Let’s go, today’s a new day. You have lot’s of things to do, like always…
How much should you plan your day to make sure you get it all done, while also making sure you don’t get suffocated by the plan?
If you plan too much, the structure of the day’s plan feels suffocating. The tension that builds as you get to the end of one block of scheduled time gets really intense and you experience the day as waves of intense peaks and valleys as a result.
If you don’t do at least some planning, stress starts to build as you constantly fight back the fear that you may not get all the things done that you need, or actually maybe want or maybe think you need, to get done today.
As a result of the latter, you start constantly rolling the checklist through you mind, even though you might even write it out each morning, to get it out of your head. A rolling current of thought begins to run through your mind comparing what you think needs to get done against how much time is left in the day.
Up until recently, I came up with a very structured plan for each day to battle this conflict internal, that seemed to work for a while. The plan was a dialed-back version of a super-structured plan for each day that I initially used that, over time, proved to become crushing in its structure.
However, one way that putting the super-structure in place did help was that by setting the super-structure of the day, I was able to silence the running current of thought that flowed through my mind each evening and kept going the next morning, about what the upcoming day’s schedule should look like. This current of thought would run through my mind, under, through, above and in-between everything else I was doing, until I entered a schedule into my calendar app on my Macbook. At least setting the consistent super-structure for the day muted this thinking, since I knew more or less what each day was supposed to look like in advance.
Alright though, that didn’t work, since the super-structure started to feel extremely restrictive and the stress and tension began to build to unhealthy levels as a result of trying to exist within this super-structure. So what now? Try and work through a less structured day. OK, I’ll try that.

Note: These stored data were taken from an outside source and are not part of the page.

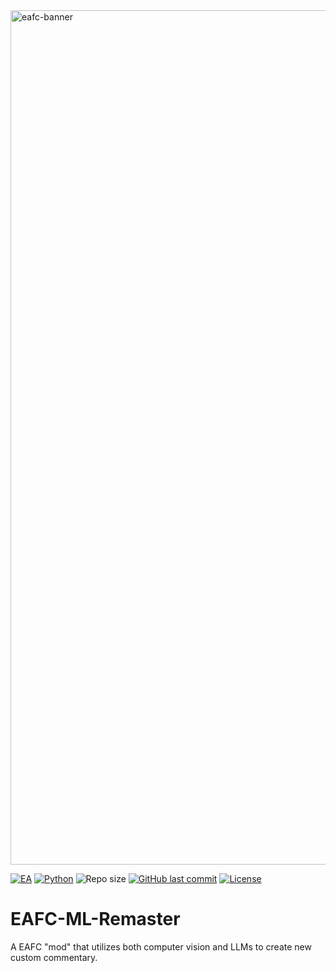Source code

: 
<img width="1367" alt="eafc-banner" src="https://github.com/user-attachments/assets/0a921152-ce5e-4afe-be1c-627fb96b23a5" />

[![EA](https://img.shields.io/badge/EA-%23000000.svg?logo=ea&logoColor=white)](#)
[![Python](https://img.shields.io/badge/Python-blue?logo=python&logoColor=fff)](#)
![Repo size](https://img.shields.io/github/repo-size/gabe-mc/3d-pose-detection?color=green)
[![GitHub last commit](https://img.shields.io/github/last-commit/gabe-mc/EAFC-ML-Remaster?color=lightgrey)](https://github.com/gabe-mc/EAFC-ML-Remaster/commits)
[![License](https://img.shields.io/github/license/gabe-mc/EAFC-ML-Remaster?color=blue)](https://github.com/gabe-mc/EAFC-ML-Remaster/blob/main/LICENSE)

# EAFC-ML-Remaster
A EAFC "mod" that utilizes both computer vision and LLMs to create new custom commentary. 

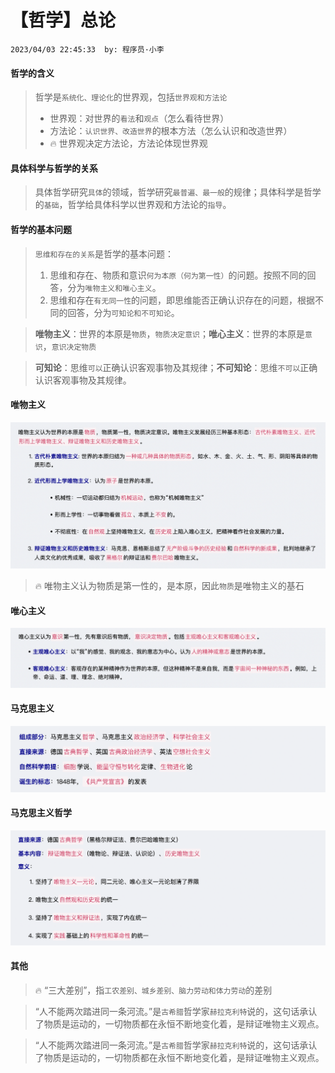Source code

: # 【哲学】总论

`2023/04/03 22:45:33  by: 程序员·小李`

#### 哲学的含义

> 哲学是`系统化、理论化`的世界观，包括`世界观和方法论`
> * 世界观：对世界的`看法`和`观点`（怎么看待世界）
> * 方法论：`认识世界、改造世界`的根本方法（怎么认识和改造世界）
> * 🔥 世界观决定方法论，方法论体现世界观

#### 具体科学与哲学的关系

> 具体哲学研究`具体`的领域，哲学研究`最普遍、最一般`的规律；具体科学是哲学的`基础`，哲学给具体科学以世界观和方法论的`指导`。


#### 哲学的基本问题

> `思维和存在的关系`是哲学的基本问题：
>
> 1. 思维和存在、物质和意识`何为本原（何为第一性）`的问题。按照不同的回答，分为`唯物主义和唯心主义`。
> 2. 思维和存在`有无同一性`的问题，即思维能否正确认识存在的问题，根据不同的回答，分为`可知论和不可知论`。

> **唯物主义**：世界的本原是`物质`，`物质决定意识`；**唯心主义**：世界的本原是`意识`，`意识决定物质`

> **可知论**：思维`可以`正确认识客观事物及其规律；**不可知论**：思维`不可以`正确认识客观事物及其规律。


#### 唯物主义

![image](【哲学】总论/31453550-21a6-4b32-b1eb-c367732699b4.png)

> 🔥 唯物主义认为物质是第一性的，是本原，因此`物质`是唯物主义的基石


#### 唯心主义

![image](【哲学】总论/fbaff7e3-db23-4c1c-9d5d-37fc3a673127.png)


#### 马克思主义

![image](【哲学】总论/8305991f-07e4-4921-8882-9f841599241b.png)


#### 马克思主义哲学

![image](【哲学】总论/90737895-8927-4f97-a734-c39dbfed2544.png)


#### 其他

> 🔥 “三大差别”，指`工农差别、城乡差别、脑力劳动和体力劳动`的差别

> “人不能两次踏进同一条河流。”是`古希腊`哲学家`赫拉克利特`说的，这句话承认了物质是运动的，一切物质都在永恒不断地变化着，是辩证唯物主义观点。

> “人不能两次踏进同一条河流。”是`古希腊`哲学家`赫拉克利特`说的，这句话承认了物质是运动的，一切物质都在永恒不断地变化着，是辩证唯物主义观点。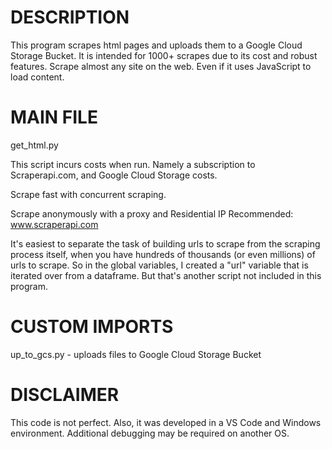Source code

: # DESCRIPTION
This program scrapes html pages and uploads them to a Google Cloud Storage Bucket. It is intended for 1000+ scrapes due to its cost and robust features. Scrape almost any site on the web. Even if it uses JavaScript to load content.

# MAIN FILE
get_html.py

This script incurs costs when run. Namely a subscription to Scraperapi.com, and Google Cloud Storage costs.

Scrape fast with concurrent scraping.

Scrape anonymously with a proxy and Residential IP 
Recommended: www.scraperapi.com

It's easiest to separate the task of building urls to scrape from the scraping process itself, when you have hundreds of thousands (or even millions) of urls to scrape. So in the global variables, I created a "url" variable that is iterated over from a dataframe. But that's another script not included in this program.

# CUSTOM IMPORTS
up_to_gcs.py - uploads files to Google Cloud Storage Bucket

# DISCLAIMER
This code is not perfect. Also, it was developed in a VS Code and Windows environment. Additional debugging may be required on another OS.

The approach of using a less structured day has seemed to work for the past few weeks. Not a bad start. Is it sustainable? I don’t know. Today I found a familiar and unpleasant current of thoughts building again. Am I going to get done everything that I think I need to get done today, without adding explicit, multi-colored blocks of time to the calendar app on my Macbook? At first I didn’t know.
If I don’t add the structure to the calendar, I was afraid I would keep replaying the nagging narrative in the back of my mind, comparing what I’ve gotten done so far against how much time is left in the day? I don’t know that, either. Will I find the balance between the two so that the day is a success from the perspective of not just getting done what I think needs to get done but also from the perspective of getting done what I think needs to get done without unhealthy levels of stress and tension building as a result?
Since I initially wrote this post, I’ve found a system that seems to strike the right balance between structure and flexibility. The key to the system is setting out a limited number of goals each day, writing them down, and focusing on getting that set of goals completed.
To put this system into practice, I recommend creating two lists. The first list can be titled “Work”, for your work/job related responsibilities, and the second “Personal”, for the day-to-day things you need to do to run you life. Each morning, think about the three things in each category that, if you accomplished them that day, you’d feel satisfied that you accomplished what you set out do do that day.
Get to work on one item from one of your lists, hopefully before you even check email or social networks for the first time of the day. Keep coming back to the lists as the pace of the day and its distractions increase and you’ll begin to realize how much the lists, which may have seemed overly simplistic earlier in the day, now help you focus.
Check-off each task when you complete it and when you complete all the tasks in your list, consider the day done. If you complete your lists earlier than you’d normally end your work day and you have the flexibility to do so, resist the temptation to think about what else you can do that day, since you’ve already made the day a success, take a step back, and appreciate the fact that you’re making your life easier and better.